Proliferação maior e desejo por mais opções
Após o WhatsApp manter um limite de 256 usuários por grupos, tanto públicos mais ligados à política quanto marcas viram no Telegram uma oportunidade de criar um canal direto com um número muito grande de pessoas.
“Empresas têm criado grupos exclusivos no Telegram para ofertar em primeira mão lançamentos, ações promocionais, sorteios, etc. Criadores de conteúdo oferecem os grupos como canal com conteúdo e interação exclusivas, e uma infinidade de usos diferentes dos que acompanhamos nas dinâmicas das redes sociais”, explicou Lotto.
Para Christian Perrone, diretor de direito e tecnologia do ITS Mídias, algumas motivações do crescimento do Telegram foram a preocupação das pessoas com as práticas de coleta de dados pessoais dos apps da Meta (como o WhatsApp); algumas funcionalidades extras que o Telegram oferece, como a possibilidade de grandes grupos; e a vontade de ter outras formas de compartilhar conteúdos.
"As pessoas estão buscando outras opções, mas há limitações, porque nem sempre a pessoa com a qual você quer conversar está naquela plataforma”, explica Perrone. No entanto, ele sente uma procura por mais opções de redes sociais além das tradicionais, como Twitter, Instagram e TikTok.
Moderação parece vir mudando, mas ainda gera desconfiança
Porém, as políticas de moderação da plataforma levantam divergências. Se por um lado, Lotto argumenta que a plataforma ainda gera preocupação em relação à falta de políticas para combate à desinformação, Nascimento diz que a postura do Telegram tem mudado do início deste ano para cá.

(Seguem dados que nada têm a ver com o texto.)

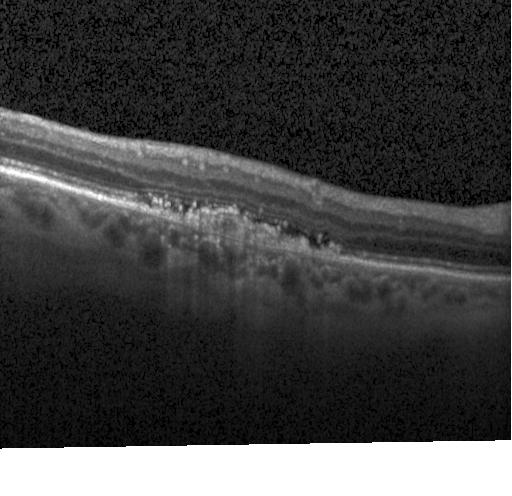 Retinal OCT B-scan.
Choroidal neovascularization.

Após a polêmica falta de comunicação com o Supremo Tribunal Federal, a empresa têm respondido melhor e atendido aos pedidos de instituições e da justiça, assim como já faziam outras plataformas com atuação no Brasil, como Twitter e Youtube.
“Há uma certa evolução proativa do Telegram em punir e banir conteúdos caracterizados como impróprios ou errôneos, mas ainda falta transparência sobre o quanto disso está sendo colocado em prática”, lembra Lotto.